O conforto no desconforto




Sempre achei que o ápice da intimidade era a noite de sono a dois, juntos, ali, na mesma cama. É mais íntimo que o s3xo.

É o momento em que estamos vulneráveis, expostos, sem controle. Desarmados enquanto entregues ao inconsciente e sem qualquer controle sobre a imagem que projetamos.


De uns tempos para cá, entre um gole de café e uma observação silenciosa no sofá, comecei a me aprofundar nessa tese e pouco a pouco, consegui desdobrá-la em algo que vou tentar explicar aqui.
O sono é passivo. A gente não escolhe estar vulnerável enquanto dorme. A gente simplesmente apaga. Confia em quem está do lado e se entrega ao inconsciente.


Essa intimidade, acrescentada de amor e maturidade, nos coloca em outro patamar: o conforto que podemos sentir naquilo que seria desconfortável ao lado do outro.


Explico.


No começo de qualquer relação, a gente busca o encontro absoluto, o match em gostos e concessões e concordâncias. O desejo é comer na mesma hora, rir das mesmas piadas e, sagradamente, deitar no mesmo minuto. Se um vai dormir e o outro fica ali, com a luz do abajur acesa ou o barulho da TV baixinho, soa o alarme do "algo está errado", para alguns casais.


O descompasso parece ser o trinco que um dia vai se tornar rachadura.


Mas a evolução da intimidade está naquele amor que já passou pela fase do esforço superficial e agora busca a força da profundidade. É passar a curtir quando a dupla desafina, erra o passo e pisa no pé do outro.


É quando um adormece primeiro e o outro continua ali, habitando o mesmo espaço em frequências diferentes, e achar isso uma delícia. É o conforto de saber que a presença do outro não exige a sua presença porque já foi construída a presença a dois para todos os momentos.


Outro exemplo desse "desconforto curado" acontece na fala. Ou na falta dela.


Sabe aquele comentário que a outra pessoa faz e que, em outros tempos, dispararia em você uma resposta pronta, ácida ou defensiva? Aquela frase que "pede" um embate para aliviar o seu ego? Aquela coisa de precisar se colocar?

 
A maturidade de um casal se prova quando você sente o desconforto da frase, mas escolhe não comentar e isso traz conforto sem questionar a conexão entre vocês.


Não é sobre deixar de falar por preguiça, por medo, silenciamento ou repressão, mas por pertencimento. Por entender que preservar a paz do "nosso" é mais valioso do que a razão do "meu".

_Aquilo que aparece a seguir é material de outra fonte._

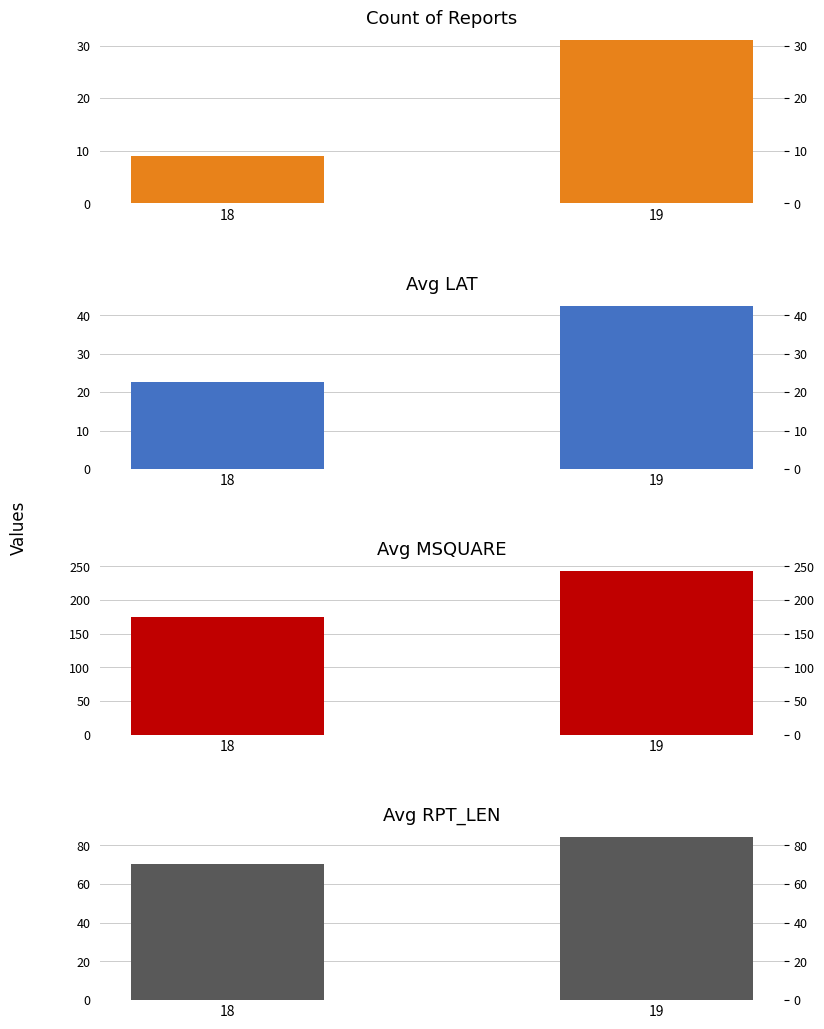

What is the sum of all Count of Reports values?

40.0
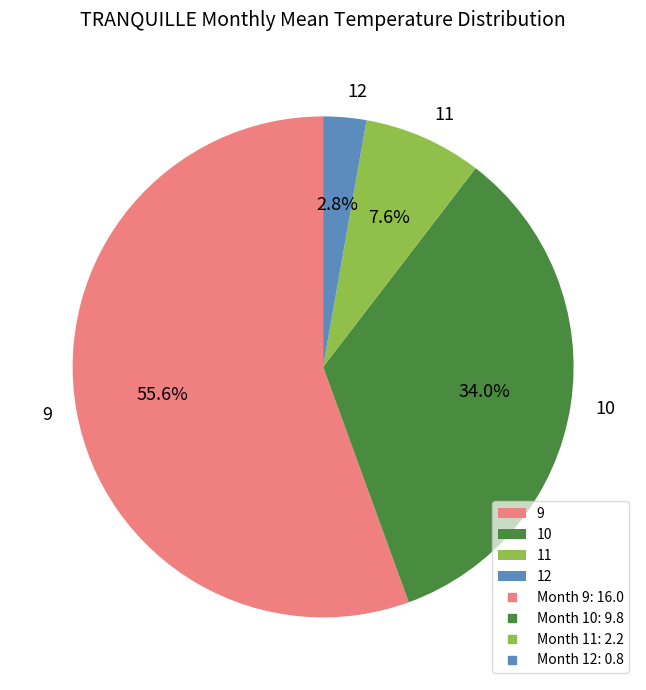

The 11 slice represents 14% of the pie. True or false?

False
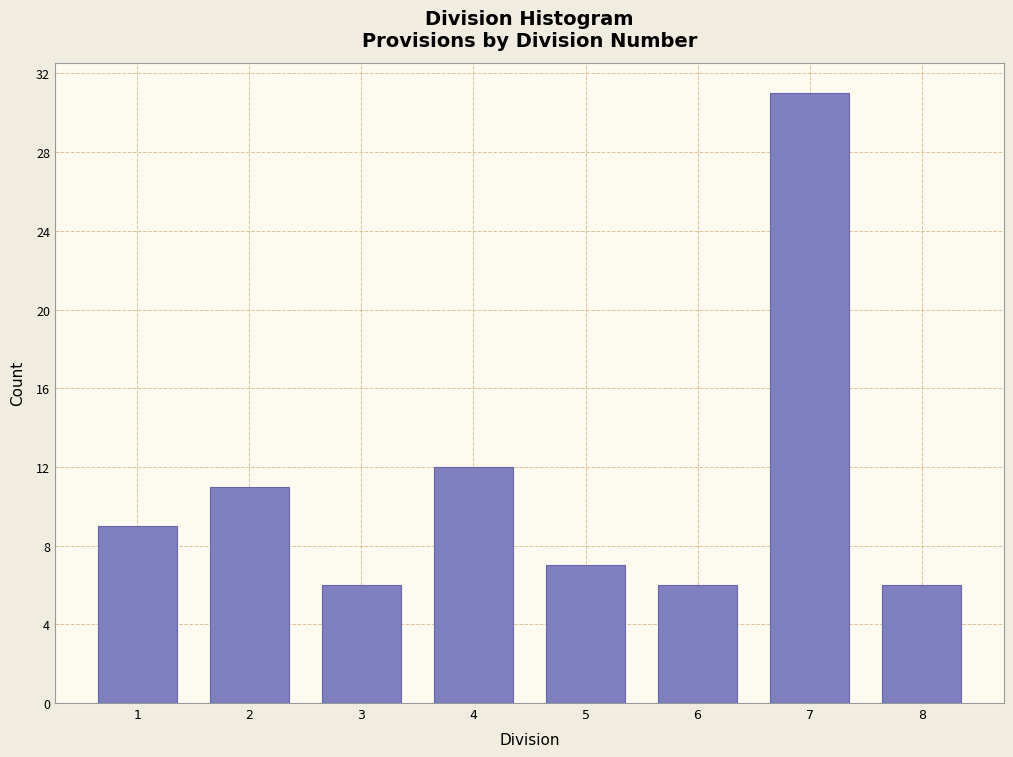

Reading left to right, what are all the values shown in this chart?

1=9	2=11	3=6	4=12	5=7	6=6	7=31	8=6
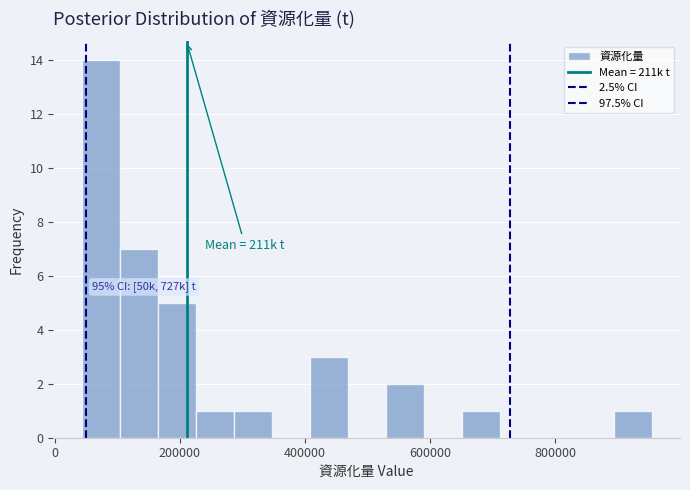

Read against the x-axis, roughly where is the centre of the tallest bar?

80000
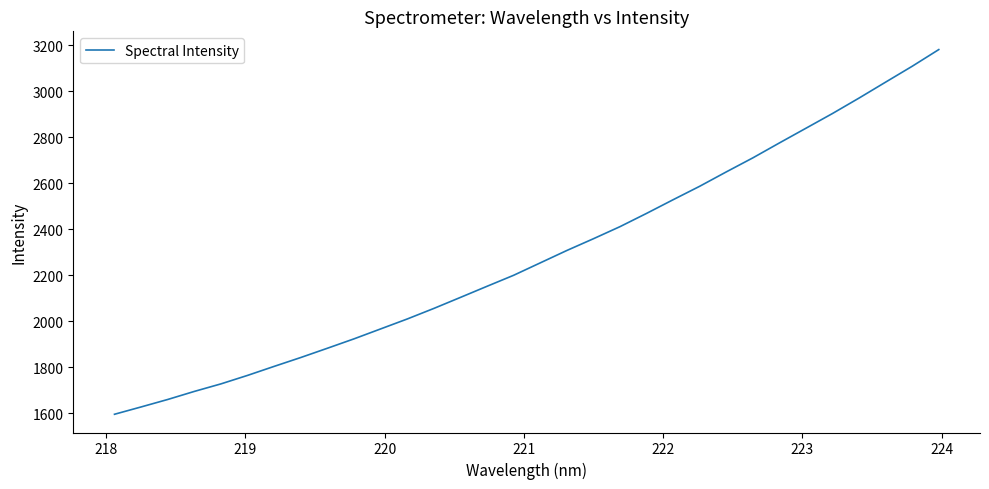

What is the minimum value shown in the chart?

1596.1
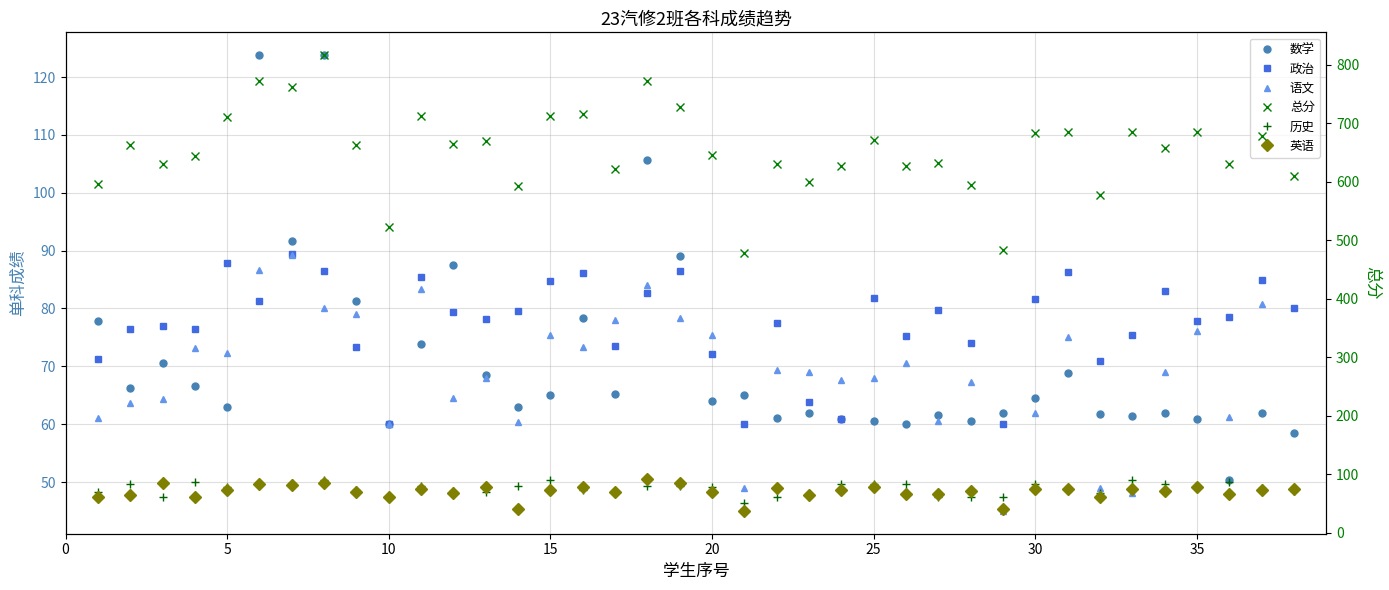

What is the difference between the maximum and minimum values in the 英语 series?

55.3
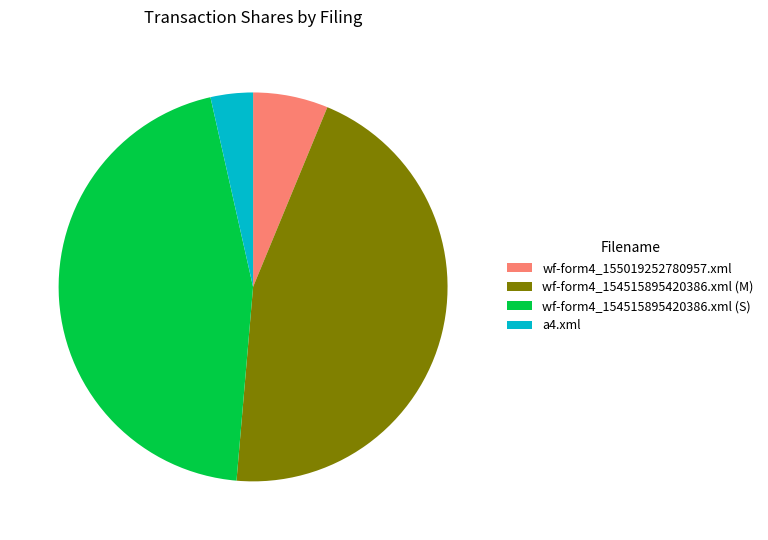

What is the ratio of the value at wf-form4_154515895420386.xml (S) to the value at a4.xml?

12.8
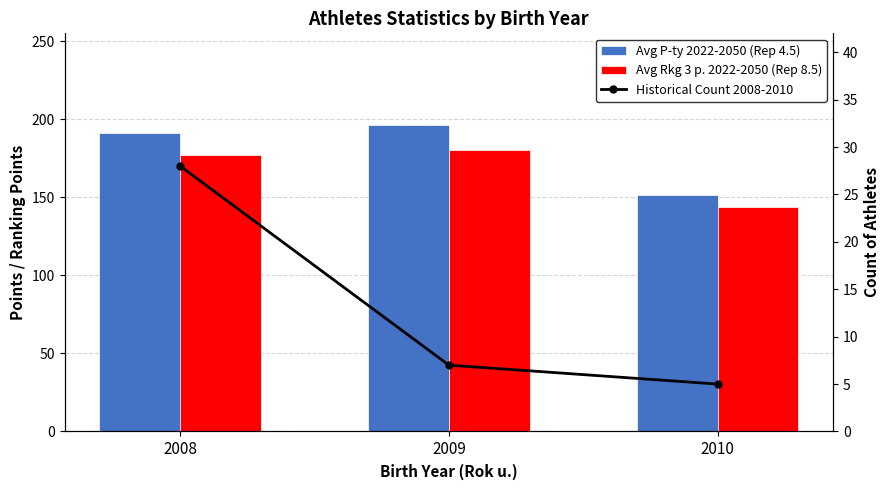

What is the average value of the Historical Count 2008-2010 series?

13.3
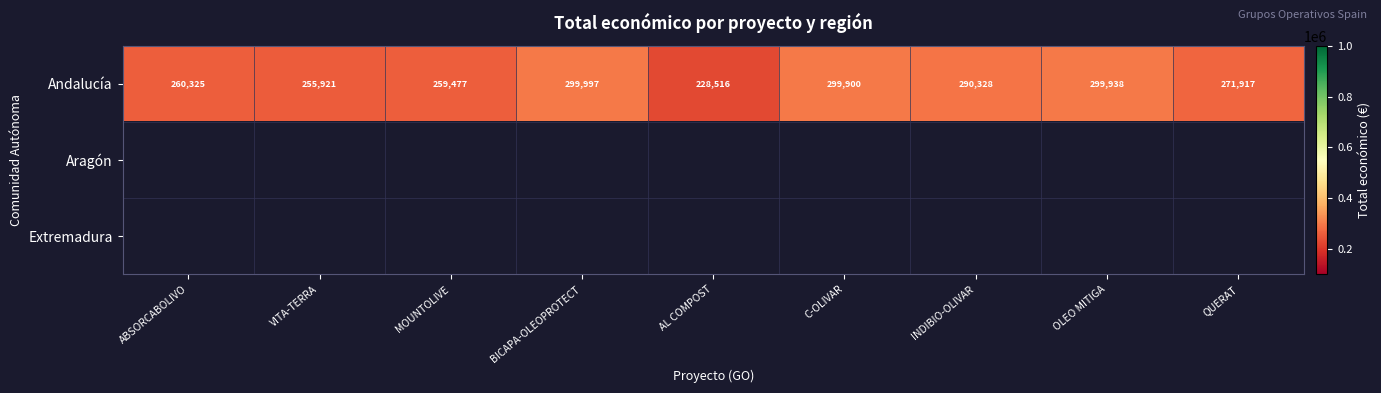

Which has a higher value, OLEO MITIGA or VITA-TERRA?

OLEO MITIGA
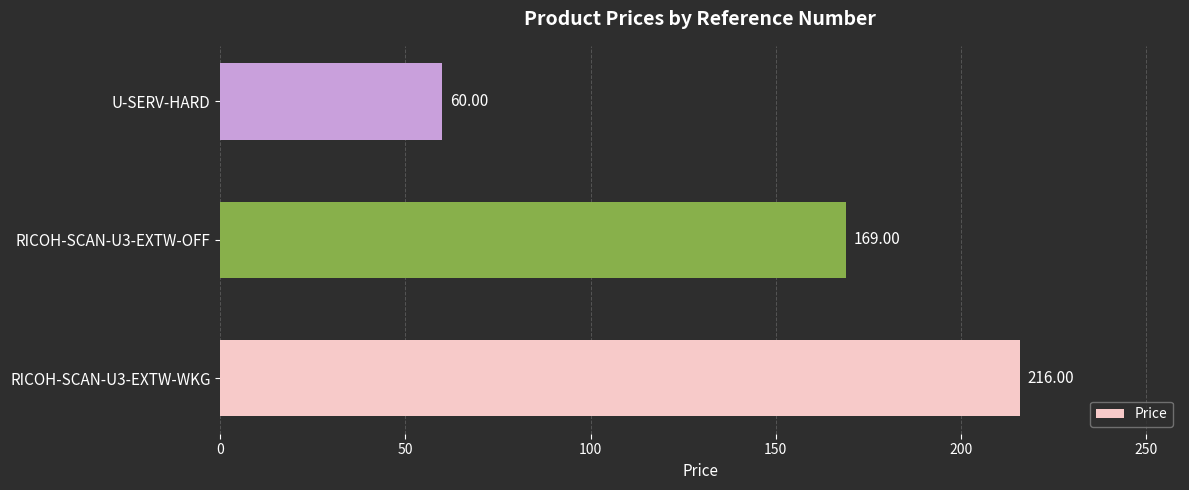

List the labels in order of value, largest first.

RICOH-SCAN-U3-EXTW-WKG, RICOH-SCAN-U3-EXTW-OFF, U-SERV-HARD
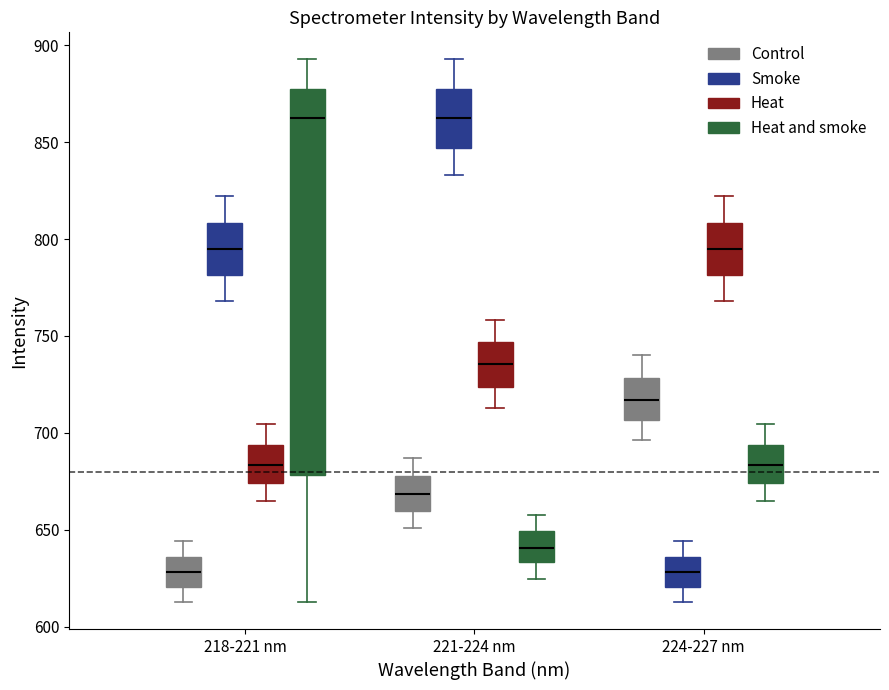

Where does the upper whisker of the box for 224-227 nm (Heat) end on the y-axis? The values are not printed on the chart, so give them approximately, as read against the axis.

820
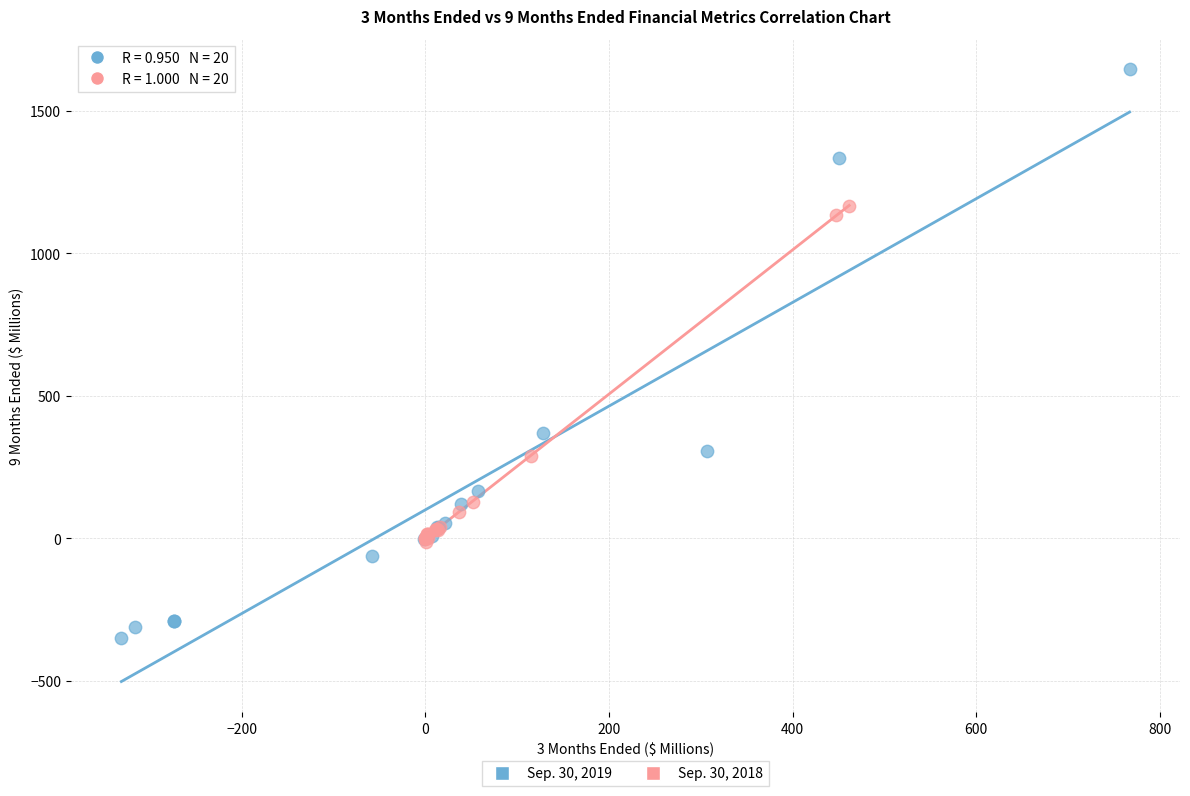

Which series contains the lowest Y value?

Sep. 30, 2019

Ficar confortável no suposto desconforto é o diploma de pós-graduação de uma relação.


É a arte de ser dois, com ritmos, tempos e silêncios distintos, dividindo o mesmo teto sem a urgência de consertar o que não está quebrado, está apenas diferente.


Se você já consegue dormir enquanto o outro está desperto, ou calar enquanto o ego quer gritar, parabéns. Você descobriu que a magia não está na perfeição da sincronia, mas na beleza de estar seguro enquanto o mundo (aqui dentro dos dois) insiste em sair do compasso, muitas vezes por conta do caos do mundo lá fora.


No fundo, íntimo mesmo não é só dormir junto. É estar desperto, atento a todas as imperfeições do outro, e ainda assim, sentir que não existe lugar no mundo onde você prefira estar acordado, sem fugir, lado a lado.